PROJECT SUMMARY Oropharyngeal cancer (OPC) is the 9th most common cancer in the United States, and 26% of patients do not survive the first year after diagnosis due to cancer severity and treatment complications. African-Americans (AA) who develop OPC consistently demonstrate poorer survival than Caucasians. Assessments of the Surveillance,

Epidemiology, and End Results (SEER) data have shown that 5-year relative survival of Caucasians with OPC is close to 57% while AA had a survival rate close to 33%. Post-cancer therapy complications account for majority of the racially disparate poor OPC survival outcomes. While radiotherapy for OPC improves survival,

osteoradionecrosis (ORN) of the jaw and altered quality of life are unfortunate outcomes. Radiation promotes osteoblast and osteocyte apoptosis and induces G0G1 cell cycle arrest of jaw (orofacial) mesenchymal stem cells (OFMSCs) to deplete jaw osteoprogenitor cells. Lower levels of circulating progenitor cells in AA is an established

contributor to health disparities.

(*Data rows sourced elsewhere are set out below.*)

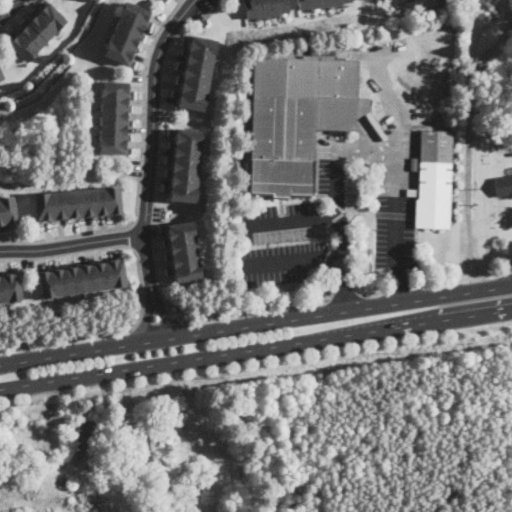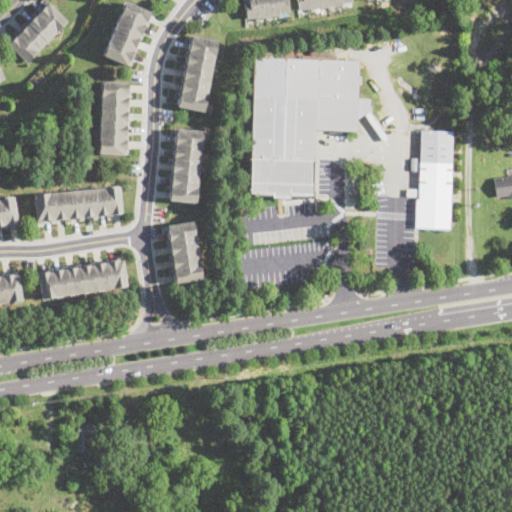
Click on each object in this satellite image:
building: (367, 0)
building: (320, 3)
building: (321, 4)
building: (265, 7)
road: (9, 8)
building: (265, 8)
building: (37, 30)
building: (126, 31)
building: (37, 32)
building: (126, 32)
building: (196, 71)
building: (197, 73)
building: (1, 75)
building: (1, 75)
building: (113, 116)
building: (113, 117)
building: (297, 117)
building: (297, 117)
road: (468, 141)
road: (373, 147)
building: (414, 162)
building: (185, 164)
building: (185, 164)
road: (151, 165)
building: (434, 177)
building: (433, 179)
building: (503, 184)
building: (503, 186)
building: (77, 202)
building: (77, 202)
building: (7, 210)
building: (7, 211)
road: (292, 218)
road: (72, 244)
building: (183, 250)
building: (183, 251)
road: (293, 258)
road: (465, 277)
building: (82, 278)
building: (82, 278)
road: (342, 282)
road: (400, 285)
building: (9, 287)
road: (303, 287)
road: (402, 287)
building: (9, 288)
road: (374, 292)
road: (343, 297)
road: (256, 311)
road: (158, 326)
road: (255, 326)
road: (106, 334)
road: (256, 349)
building: (84, 436)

Coupled with high jaw susceptibility to ORN compared to other skeletal sites, the AA OPC patient has higher disadvantage of developing ORN complications and poor OPC survival outcomes. Understanding efficacy of OFMSC therapy for ORN in AA with lower circulating progenitor cells is

vital for improving OPC outcomes. Injectable osteoanabolic drugs are attractive therapies for promoting bone healing in radio-damaged bone, but they are often unaffordable by AA from low socioeconomic group resulting in poor patient compliance. Penn Center for Innovation and Precision Dentistry has pioneered expression of

protein drugs (PDs) in plant chloroplasts (lettuce leaves) for oral delivery that demonstrated bioavailability and efficacy to treat several diseases. Oral delivery of a novel aglycosylated IGF-1 with E-peptide bioencapsulated in plant cells restored bone healing with increased bone volume, density, and area in diabetic mouse model of

bone fracture. Collectively, these suggest that enhancing osteogenesis with grafted OFMSCs and orally delivered IGF-1 are promising novel approaches to remediate jaw ORN, maximize therapeutic index of OPC radiotherapy and reduce racially disparate OPC outcomes. In Aim 1 will remediate jaw ORN in a rat model using

grafted OFMSCs from two racial groups (AA vs. Caucasian) as rescue therapy. Aim 2 will evaluate efficacy of orally bioavailable IGF-1 and combined IGF-1/OFMSCs (AA vs. Caucasians) to mitigate jaw ORN. We predict that therapeutic applications of racially distinct OFMSCs and orally bioavailable IGF-1 will promote healing by

protecting jaw bone cells from radiation-induced apoptosis. The outcome of this novel therapeutic models is expected to increase affordability and patient compliance, especially in the underprivileged and low socio- economic populations associated with majority of the poor OPC survival outcomes.